The GCAS is pleased to introduce Danielle Romero of the University of Nevada at Las Vegas as the recipient of the GCAS's 2020 Nancy Coinman Grant Awards. Danielle is a third-year PhD candidate majoring in Archaeology with a minor in Anthropology, working toward her PhD dissertation in May 2021. Following is Danielle's description of her research and her proposal for applying her Coinman Grant Award in furtherance of that research:
"Interaction between prehistoric groups was complex and if often debated amongst archaeologists. The Mimbres were a distinct prehistoric group that primarily occupied the Mimbres Valley in southwestern New Mexico from A.D. 200-1150. Research into interaction between Mimbres sites has been extensive and was thought to be well understood in the 1970s. However, new technologies have changed many of these original beliefs. Under the direction of Dr. Barbara Roth, University of Nevada, Las Vegas (UNLV) students have been participating in field schools at various archaeological sites in the valley, the most recent being at the Elk Ridge site. The Elk Ridge site is an above ground masonry pueblo that was occupied from A.D. 900-1130. The site is estimated to have 200 rooms in which UNLV excavations have uncovered 20 with associated communal and trash dump areas. The size and location of the site indicate it was center of production for ceramics. This research uses data collected from a single site in order to understand the mechanics of interaction in a specific region.

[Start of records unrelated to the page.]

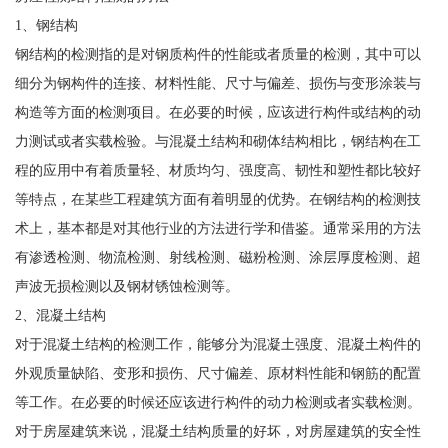
1、钢结构
钢结构的检测指的是对钢质构件的性能或者质量的检测，其中可以
细分为钢构件的连接、材料性能、尺寸与偏差、损伤与变形涂装与
构造等方面的检测项目。在必要的时候，应该进行构件或结构的动
力测试或者实载检验。与混凝土结构和砌体结构相比，钢结构在工
程的应用中有着质量轻、材质均匀、强度高、韧性和塑性都比较好
等特点，在某些工程建筑方面有着明显的优势。在钢结构的检测技
术上，基本都是对其他行业的方法进行学和借鉴。通常采用的方法
有渗透检测、物流检测、射线检测、磁粉检测、涂层厚度检测、超
声波无损检测以及钢材锈蚀检测等。
2、混凝土结构
对于混凝土结构的检测工作，能够分为混凝土强度、混凝土构件的
外观质量缺陷、变形和损伤、尺寸偏差、原材料性能和钢筋的配置
等工作。在必要的时候还应该进行构件的动力检测或者实载检测。
对于房屋建筑来说，混凝土结构质量的好坏，对房屋建筑的安全性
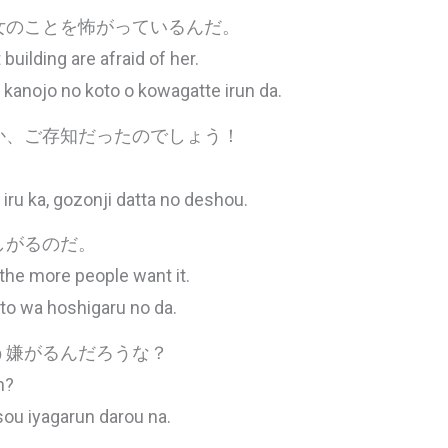
女のことを怖がっているんだ。
building are afraid of her.
anojo no koto o kowagatte irun da.
か、ご存知だったのでしょう！
iru ka, gozonji datta no deshou.
しがるのだ。
he more people want it.
ito wa hoshigaru no da.
う嫌がるんだろうな？
h?
 sou iyagarun darou na.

The primary goal of my larger research questions is to understand how those living at the Elk Ridge site interacted with other sites in the immediate Mimbres region and larger Mogollon culture area. Neutron Activation Analysis (NAA), architecture, and data from burials will be used to investigate these interactions. This specific project is focused on the submission of NAA samples which requires sending clay samples from the ceramic vessels to the University of Missouri Archaeometry Laboratory. The clay found in the Mimbres Valley is different between each site and the chemical analysis of NAA is used to determine at which site a vessel was made. A total of 106 vessels from Elk Ridge are available for testing and samples from all will be submitted. This includes 81 vessels recovered from the UNLV excavations and 25 vessels looted from the site’s southern portion that have recently been returned. The results will also be compared against previous NAA studies that have yielded vessels made at the Elk Ridge site. The amount of ceramic exchange between sites can inform on interaction relationships within the Mimbres Valley and show if Elk Ridge interacted with few or many sites and if those interactions were similar or different by site. My goal for this year is to finish this project and add the results to the other data sets that comprise my wider dissertation research.

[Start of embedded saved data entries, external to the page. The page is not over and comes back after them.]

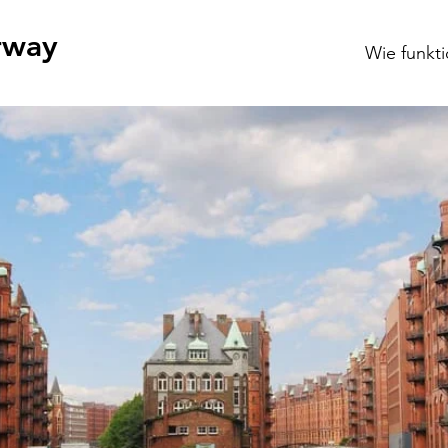
rway
Wie funkti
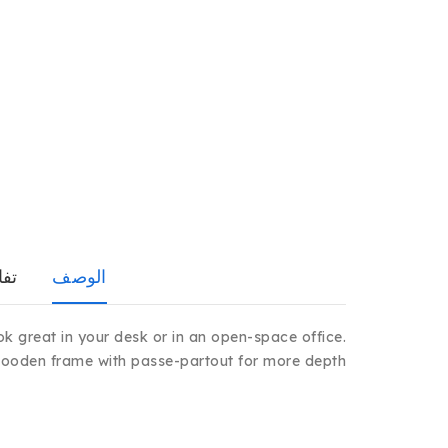
الوصف
تفا
ook great in your desk or in an open-space office.
ooden frame with passe-partout for more depth.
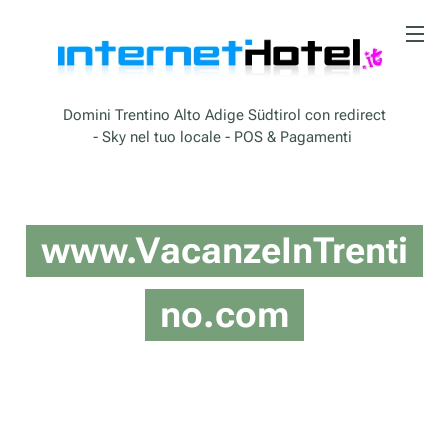
Domini Trentino Alto Adige Südtirol con redirect
- Sky nel tuo locale - POS & Pagamenti
www.VacanzeInTrenti
no.com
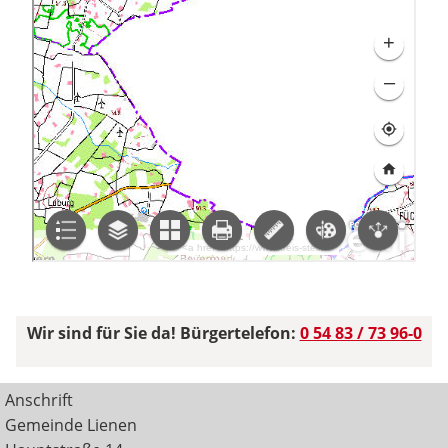
Wir sind für Sie da! Bürgertelefon:
0 54 83 / 73 96-0
Anschrift
Gemeinde Lienen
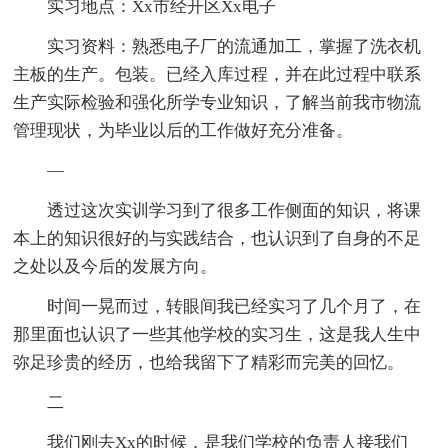
实习地点：Xx市经开区Xx电子
实习资料：熟悉电子厂的流通加工，掌握了洗衣机
主板的生产。包装。已经入库过程，并在此过程中联系
生产实际检验和强化所学专业知识，了解当前我市物流
管理现状，为毕业以后的工作做好充分准备。
—
透过这次实训学习到了很多工作侧面的知识，将课
本上的知识很好的与实践结合，也认识到了自身的不足
之处以及今后的发展方向。
时间一晃而过，转眼间我已经实习了几个月了，在
那里面也认识了一些其他学校的实习生，这是我人生中
弥足珍贵的经历，也给我留下了精彩而完美的回忆。
二
我们刚去Xx的时候，是我们学校的负责人接我们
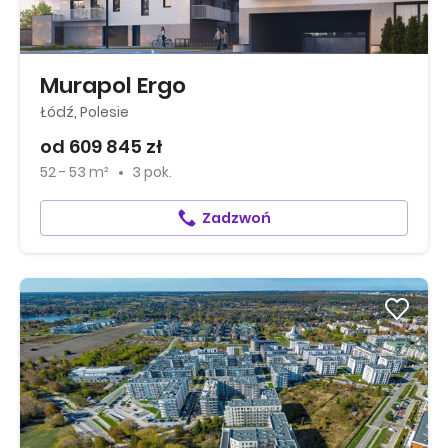
Murapol Ergo
Łódź, Polesie
od 609 845 zł
52 - 53 m²
3 pok.
Zadzwoń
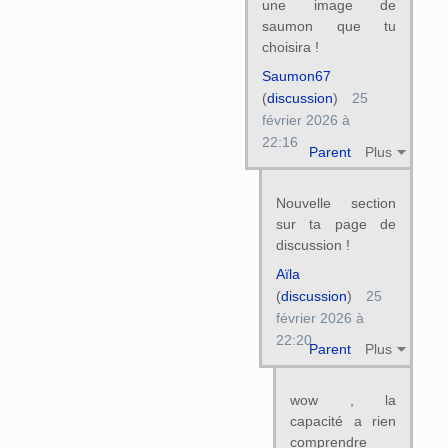
une image de
saumon que tu
choisira !
Saumon67
(
discussion
)
25
février 2026 à
22:16
Parent
Plus
Nouvelle section
sur ta page de
discussion !
Aïla
(
discussion
)
25
février 2026 à
22:20
Parent
Plus
wow , la
capacité a rien
comprendre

The award will be used to help offset the costs of the NAA analysis. The award amount will cover the cost of 25 samples. The National Science Foundation subsidy rate for the project has already been approved which has lowered the cost per sample to $40. The total project cost is estimated to be $4240 for a total of 106 ceramic samples.

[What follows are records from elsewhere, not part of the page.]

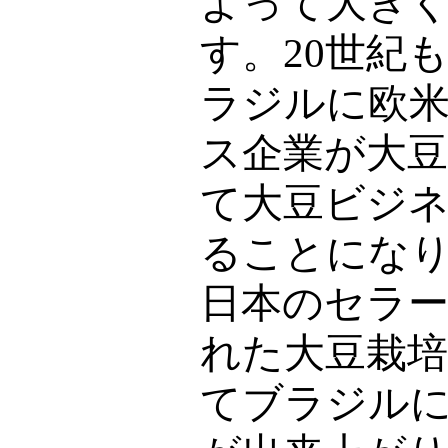
よって大き
す。
20
世紀
ラジルに欧
ス企業が大
て大豆ビジ
ることにな
日本のセラ
れた大豆栽
てブラジル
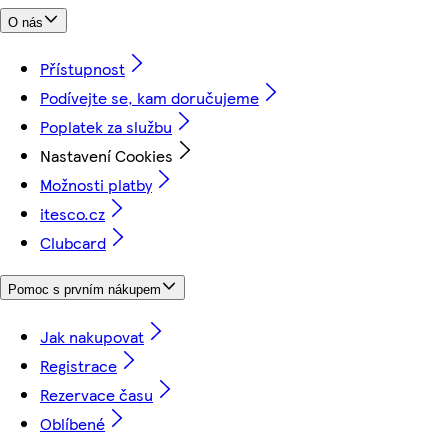
O nás
Přístupnost
Podívejte se, kam doručujeme
Poplatek za službu
Nastavení Cookies
Možnosti platby
itesco.cz
Clubcard
Pomoc s prvním nákupem
Jak nakupovat
Registrace
Rezervace času
Oblíbené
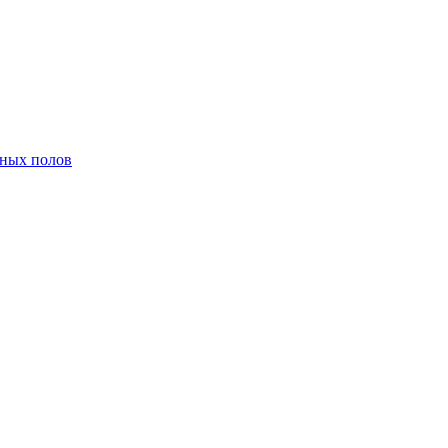
нных полов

The results of this project will be publications and presentations regarding the sources of the ceramics recovered from Elk Ridge. NAA sample submission will begin in April 2020 and continue through the early summer. Results should be in hand at the beginning of December 2020 at the latest as results take a maximum of six months to be returned. A report on this
data can be submitted to the GCAS in December 2020. The data will be primarily used in my dissertation which is scheduled to be completed in May 2021. Publication of the dissertation will follow and presentation of the data will occur in various venues including the Society of American Archaeology conference in April 2021.
Additional support is being provided by the Gila National Forest to cover the cost of ceramic samples recovered from burial contexts, the Friends of World Anthropology, and the UNLV Graduate and Professional Student Association."
We of the GCAS are proud to support Danielle Romero's work. Congratulations, Danielle.